Assessment of Estimated Phycocyanin and Chlorophyll-a Concentration from PRISMA and OLCI in Brazilian Inland Waters

Resumo

The aim of this work is to test the state-of-the-art of water constituent retrieval algorithms for phycocyanin (PC) and chlorophyll-a (chl-a) concentrations in Brazilian reservoirs from hyperspectral PRISMA images and concurrent in situ data. One near-coincident Sentinel-3 OLCI dataset has also been considered for PC mapping as its high revisit time is a relevant element for mapping cyanobacterial blooms. The testing was first performed on remote sensing reflectance (Rrs), as derived by applying two atmospheric correction methods (6SV, ACOLITE) to Level 1 data and as provided in the corresponding Level 2 products (PRISMA L2C and OLCI L2-WFR).
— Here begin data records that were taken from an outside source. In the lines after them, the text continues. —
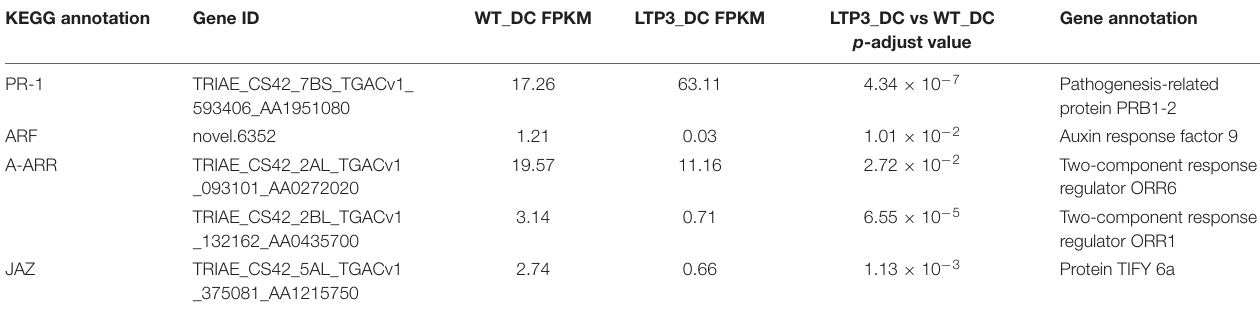
TABLE 1 | DEGs of “LTP3_DC vs. WT_DC” annotated in the KEGG pathway of “plant–pathogen interaction” and “plant hormone signal transduction.”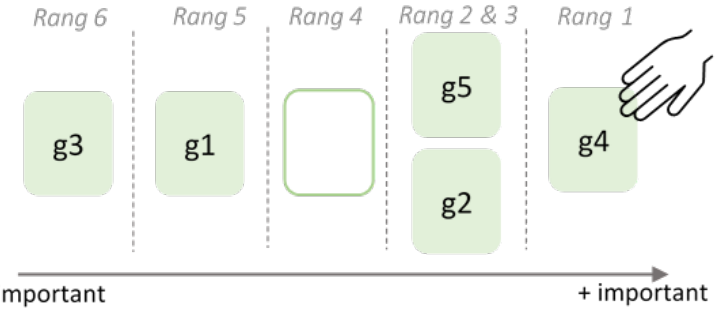
Figure 7. Schematic representation of the SRF weighting procedure.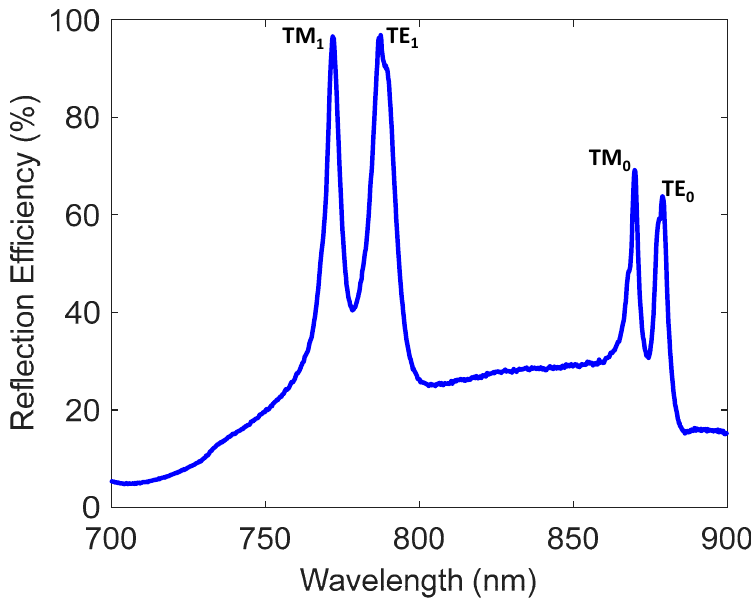
Figure 6. Measured unpolarized reflection spectrum of our bare GMR biosensor, with deionized (DI) water background, whose AFM is shown in Figure 2c. From lowest to highest wavelength, the peaks are due to TM 1 , TE 1 , TM 0 , and TE 0 resonant modes as labeled on the figure.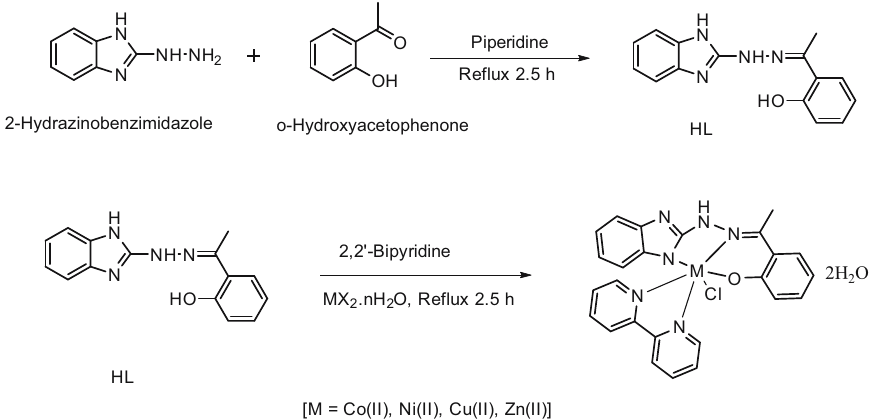
Scheme 1: Schematic representation of preparation of mixed - ligand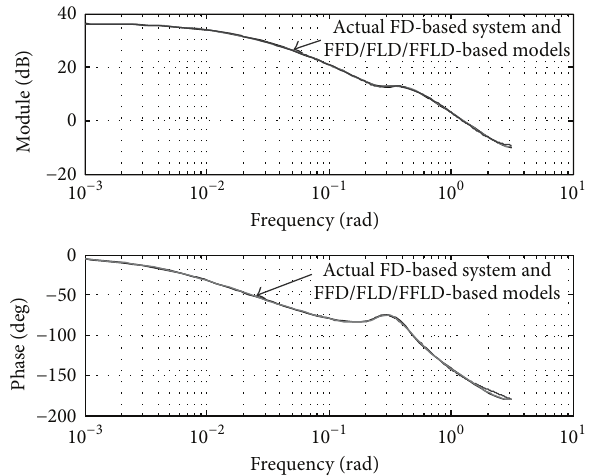
Figure 2: Bode plots of the actual system versus FFD/FLD/FFLD- based fractional Laguerre models; Example 16.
Since PRISMA images were affected by sun glint, the testing of three de-glint models was also performed. The applicability of Semi-Analytical (SA) and Mixture Density Network (MDN) algorithms in enabling PC and chl-a concentration retrieval was then tested over three PRISMA scenes; in the case of PC concentration estimation, a Random Forest (RF) algorithm was further applied. Regarding OLCI, the SA algorithm was tested for PC estimation; notably, only SA was calibrated with site-specific data from the reservoir. The algorithms were applied to the Rrs spectra provided by PRISMA L2C products-and those derived with ACOLITE, in the case of OLCI-as these data showed better agreement with in situ measurements. The SA model provided low median absolute error (MdAE) for PRISMA-derived (MdAE = 3.06 mg.m-3) and OLCI-derived (MdAE = 3.93 mg.m-3) PC concentrations, while it overestimated PRISMA-derived chl-a (MdAE = 42.11 mg.m-3). The RF model for PC applied to PRISMA performed slightly worse than SA (MdAE = 5.21 mg.m-3). The MDN showed a rather different performance, with higher errors for PC (MdAE = 40.94 mg.m-3) and lower error for chl-a (MdAE = 23.21 mg.m-3). The results overall suggest that the model calibrated with site-specific measurements performed better and indicates that SA could be applied to PRISMA and OLCI for remote sensing of PC in Brazilian reservoirs.